Set task a
Collect every line of the records below that contains the word "order". Case counts.

Thursday, November 29, 2012 - 9:40pm

LSU students and faculty got a chance to weigh in on the upcoming reorganization of the LSU System.

The plan, which would bring all ten institutions under a single president, has drawn lots of criticism from faculty and students, who are worried about what it would cost and how it would improve Louisiana's education.

That is why LSU Interim President Dr. William Jenkins is holding a series of town hall meetings at each campus.

Jenkins said part of his goal was to dispel the notion that the board of supervisors had already come to a final decision about how it will restructure.

"If we move without inclusion," Jenkins said, "we will fail. And we've got one shot at this, just one shot."

Rather than for Jenkins to explain what might happen, he said, "much, much, much more importantly is for you to tell me, to tell us, for you to tell us what you think. What you think, if it's a good or a bad idea."

More than 100 people, mainly faculty members, attended Thursday's town hall. Most were concerned about the restructuring, because they did not think they had enough information about it.

"It is a serious problem at LSU that we don't have adequate mechanisms, I won't even call it transparency, with regards to communication," said Kevin Cope, the university's faculty senate president.

For some of the faculty members who spoke, fear of change was evident.

"We have to ask, 'why is it that the system evolved as it did?' It did so for a reason," Cope said.

But even those who embraced the plan said it would not make much difference unless the university hired additional professors.

"If there's not some kind of impetus for increasing the number of positions to make this thing work as the board lays this out, I honestly don't know how we can do it," said Robert Doolos, LSU's registrar.

"Ultimately, I think that it's funding that's the major issue," Cope agreed. "That is, we would not have to make these radical reductions, and with that make structural adjustments had the state and had the people of the state decided to vote in favor of the funding of education."

But they all seemed to accept that change is coming to their campus.

"Remember why we're here and what brings us here," urged Dr. K.C. White, Dean of Students, to her colleagues, "and why LSU is such an excellent institution, and I believe our best years are ahead of us."

Thursday's was the fourth of ten meetings Jenkins has scheduled. He said similar issues have come to the fore at each stop, but that each campus has unique challenges to overcome in the reorganization.

"(LSU-Eunice) is a two-year college, and where are they going to fit? Law is concerned about its autonomy, (LSU-Alexandria) is a hybrid at the moment, but is in a vulnerable position," he said.

Cope thought the town hall meeting was a good idea, but he doubted its effectiveness.

"It was certainly a goodwill effort on the part of President Jenkins," he said, "and to step forward as far as faculty engagement goes. However, it was abundantly clear that the supervisors are proceeding in their project without adequate detail."

Data provided
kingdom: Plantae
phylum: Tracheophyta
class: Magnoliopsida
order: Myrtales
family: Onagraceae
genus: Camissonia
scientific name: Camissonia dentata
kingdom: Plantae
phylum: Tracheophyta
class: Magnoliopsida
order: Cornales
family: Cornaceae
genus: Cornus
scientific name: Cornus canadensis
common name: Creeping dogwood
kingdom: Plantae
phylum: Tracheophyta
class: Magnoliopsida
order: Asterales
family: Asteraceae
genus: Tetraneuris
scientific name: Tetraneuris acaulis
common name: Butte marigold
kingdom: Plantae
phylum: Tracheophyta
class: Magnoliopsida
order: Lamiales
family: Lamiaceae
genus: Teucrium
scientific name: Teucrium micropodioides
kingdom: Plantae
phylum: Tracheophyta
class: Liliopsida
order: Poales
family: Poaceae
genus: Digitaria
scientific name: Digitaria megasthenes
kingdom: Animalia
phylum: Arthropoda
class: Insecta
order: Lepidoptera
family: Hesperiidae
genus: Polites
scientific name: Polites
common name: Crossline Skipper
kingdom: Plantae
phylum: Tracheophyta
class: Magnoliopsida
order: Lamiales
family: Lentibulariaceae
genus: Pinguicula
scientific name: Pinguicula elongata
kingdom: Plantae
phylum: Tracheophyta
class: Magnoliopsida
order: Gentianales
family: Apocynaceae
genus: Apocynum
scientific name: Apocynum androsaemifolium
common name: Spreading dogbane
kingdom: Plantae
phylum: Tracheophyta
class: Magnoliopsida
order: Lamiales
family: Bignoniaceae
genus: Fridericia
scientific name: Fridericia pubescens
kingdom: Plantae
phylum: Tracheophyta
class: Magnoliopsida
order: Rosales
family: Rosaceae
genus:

Set task b
Duplicate part of the article above on the LSU System reorganization, beginning at the words "More than 100" and stopping after "hired additional professors.".

Exercise solution a
order: Myrtales
order: Cornales
order: Asterales
order: Lamiales
order: Poales
order: Lepidoptera
order: Lamiales
order: Gentianales
order: Lamiales
order: Rosales

Exercise solution b
More than 100 people, mainly faculty members, attended Thursday's town hall. Most were concerned about the restructuring, because they did not think they had enough information about it.

"It is a serious problem at LSU that we don't have adequate mechanisms, I won't even call it transparency, with regards to communication," said Kevin Cope, the university's faculty senate president.

For some of the faculty members who spoke, fear of change was evident.

"We have to ask, 'why is it that the system evolved as it did?' It did so for a reason," Cope said.

But even those who embraced the plan said it would not make much difference unless the university hired additional professors.